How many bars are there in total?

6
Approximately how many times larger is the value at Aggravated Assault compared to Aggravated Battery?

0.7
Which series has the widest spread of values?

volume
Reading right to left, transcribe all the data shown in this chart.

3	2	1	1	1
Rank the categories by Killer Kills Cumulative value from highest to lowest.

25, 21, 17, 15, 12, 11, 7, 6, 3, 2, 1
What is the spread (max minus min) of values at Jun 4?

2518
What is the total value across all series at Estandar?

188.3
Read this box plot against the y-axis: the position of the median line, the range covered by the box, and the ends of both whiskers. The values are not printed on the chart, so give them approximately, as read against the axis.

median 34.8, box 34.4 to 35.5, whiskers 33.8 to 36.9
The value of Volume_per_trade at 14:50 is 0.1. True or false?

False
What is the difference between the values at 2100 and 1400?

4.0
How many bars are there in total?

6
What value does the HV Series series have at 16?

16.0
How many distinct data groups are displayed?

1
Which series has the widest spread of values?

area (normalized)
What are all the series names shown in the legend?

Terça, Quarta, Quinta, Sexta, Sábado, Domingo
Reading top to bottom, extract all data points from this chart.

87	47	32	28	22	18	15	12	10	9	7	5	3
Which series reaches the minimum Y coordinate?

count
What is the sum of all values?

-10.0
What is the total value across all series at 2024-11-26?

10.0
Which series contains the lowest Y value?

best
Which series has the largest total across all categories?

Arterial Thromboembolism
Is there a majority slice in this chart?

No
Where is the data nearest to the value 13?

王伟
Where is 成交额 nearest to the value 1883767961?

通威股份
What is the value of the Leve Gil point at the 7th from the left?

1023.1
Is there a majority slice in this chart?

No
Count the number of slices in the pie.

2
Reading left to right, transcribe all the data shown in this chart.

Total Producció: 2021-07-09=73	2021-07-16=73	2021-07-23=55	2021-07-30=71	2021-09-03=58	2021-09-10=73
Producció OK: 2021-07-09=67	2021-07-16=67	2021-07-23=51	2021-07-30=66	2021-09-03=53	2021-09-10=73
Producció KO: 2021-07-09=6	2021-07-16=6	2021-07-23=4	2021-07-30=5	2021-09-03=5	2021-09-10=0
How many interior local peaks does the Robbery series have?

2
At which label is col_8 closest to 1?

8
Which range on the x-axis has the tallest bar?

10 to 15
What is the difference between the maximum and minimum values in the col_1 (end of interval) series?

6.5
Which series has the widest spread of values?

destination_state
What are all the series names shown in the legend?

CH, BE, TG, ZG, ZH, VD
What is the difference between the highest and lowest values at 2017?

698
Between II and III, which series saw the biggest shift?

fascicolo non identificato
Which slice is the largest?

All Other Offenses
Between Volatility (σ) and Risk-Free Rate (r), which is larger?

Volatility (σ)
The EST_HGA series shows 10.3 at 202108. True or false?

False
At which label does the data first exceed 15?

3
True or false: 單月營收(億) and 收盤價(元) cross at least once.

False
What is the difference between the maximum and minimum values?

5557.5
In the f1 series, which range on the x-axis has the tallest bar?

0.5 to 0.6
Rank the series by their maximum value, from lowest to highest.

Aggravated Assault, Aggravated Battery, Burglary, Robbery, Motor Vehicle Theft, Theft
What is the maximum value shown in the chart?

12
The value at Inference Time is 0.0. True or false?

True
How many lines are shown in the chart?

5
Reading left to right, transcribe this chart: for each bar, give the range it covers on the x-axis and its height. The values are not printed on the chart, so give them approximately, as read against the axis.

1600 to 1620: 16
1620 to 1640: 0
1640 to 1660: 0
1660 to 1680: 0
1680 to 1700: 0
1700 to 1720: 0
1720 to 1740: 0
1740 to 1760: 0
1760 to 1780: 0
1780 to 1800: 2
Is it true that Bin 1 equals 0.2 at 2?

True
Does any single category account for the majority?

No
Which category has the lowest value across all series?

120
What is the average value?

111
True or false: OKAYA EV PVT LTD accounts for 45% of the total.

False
◆ ◆ ◆ ◆
# Exercise
Copy the lines above word for word, in the same order, leaving nothing out.

# Written solution
How many bars are there in total?

6
Approximately how many times larger is the value at Aggravated Assault compared to Aggravated Battery?

0.7
Which series has the widest spread of values?

volume
Reading right to left, transcribe all the data shown in this chart.

3	2	1	1	1
Rank the categories by Killer Kills Cumulative value from highest to lowest.

25, 21, 17, 15, 12, 11, 7, 6, 3, 2, 1
What is the spread (max minus min) of values at Jun 4?

2518
What is the total value across all series at Estandar?

188.3
Read this box plot against the y-axis: the position of the median line, the range covered by the box, and the ends of both whiskers. The values are not printed on the chart, so give them approximately, as read against the axis.

median 34.8, box 34.4 to 35.5, whiskers 33.8 to 36.9
The value of Volume_per_trade at 14:50 is 0.1. True or false?

False
What is the difference between the values at 2100 and 1400?

4.0
How many bars are there in total?

6
What value does the HV Series series have at 16?

16.0
How many distinct data groups are displayed?

1
Which series has the widest spread of values?

area (normalized)
What are all the series names shown in the legend?

Terça, Quarta, Quinta, Sexta, Sábado, Domingo
Reading top to bottom, extract all data points from this chart.

87	47	32	28	22	18	15	12	10	9	7	5	3
Which series reaches the minimum Y coordinate?

count
What is the sum of all values?

-10.0
What is the total value across all series at 2024-11-26?

10.0
Which series contains the lowest Y value?

best
Which series has the largest total across all categories?

Arterial Thromboembolism
Is there a majority slice in this chart?

No
Where is the data nearest to the value 13?

王伟
Where is 成交额 nearest to the value 1883767961?

通威股份
What is the value of the Leve Gil point at the 7th from the left?

1023.1
Is there a majority slice in this chart?

No
Count the number of slices in the pie.

2
Reading left to right, transcribe all the data shown in this chart.

Total Producció: 2021-07-09=73	2021-07-16=73	2021-07-23=55	2021-07-30=71	2021-09-03=58	2021-09-10=73
Producció OK: 2021-07-09=67	2021-07-16=67	2021-07-23=51	2021-07-30=66	2021-09-03=53	2021-09-10=73
Producció KO: 2021-07-09=6	2021-07-16=6	2021-07-23=4	2021-07-30=5	2021-09-03=5	2021-09-10=0
How many interior local peaks does the Robbery series have?

2
At which label is col_8 closest to 1?

8
Which range on the x-axis has the tallest bar?

10 to 15
What is the difference between the maximum and minimum values in the col_1 (end of interval) series?

6.5
Which series has the widest spread of values?

destination_state
What are all the series names shown in the legend?

CH, BE, TG, ZG, ZH, VD
What is the difference between the highest and lowest values at 2017?

698
Between II and III, which series saw the biggest shift?

fascicolo non identificato
Which slice is the largest?

All Other Offenses
Between Volatility (σ) and Risk-Free Rate (r), which is larger?

Volatility (σ)
The EST_HGA series shows 10.3 at 202108. True or false?

False
At which label does the data first exceed 15?

3
True or false: 單月營收(億) and 收盤價(元) cross at least once.

False
What is the difference between the maximum and minimum values?

5557.5
In the f1 series, which range on the x-axis has the tallest bar?

0.5 to 0.6
Rank the series by their maximum value, from lowest to highest.

Aggravated Assault, Aggravated Battery, Burglary, Robbery, Motor Vehicle Theft, Theft
What is the maximum value shown in the chart?

12
The value at Inference Time is 0.0. True or false?

True
How many lines are shown in the chart?

5
Reading left to right, transcribe this chart: for each bar, give the range it covers on the x-axis and its height. The values are not printed on the chart, so give them approximately, as read against the axis.

1600 to 1620: 16
1620 to 1640: 0
1640 to 1660: 0
1660 to 1680: 0
1680 to 1700: 0
1700 to 1720: 0
1720 to 1740: 0
1740 to 1760: 0
1760 to 1780: 0
1780 to 1800: 2
Is it true that Bin 1 equals 0.2 at 2?

True
Does any single category account for the majority?

No
Which category has the lowest value across all series?

120
What is the average value?

111
True or false: OKAYA EV PVT LTD accounts for 45% of the total.

False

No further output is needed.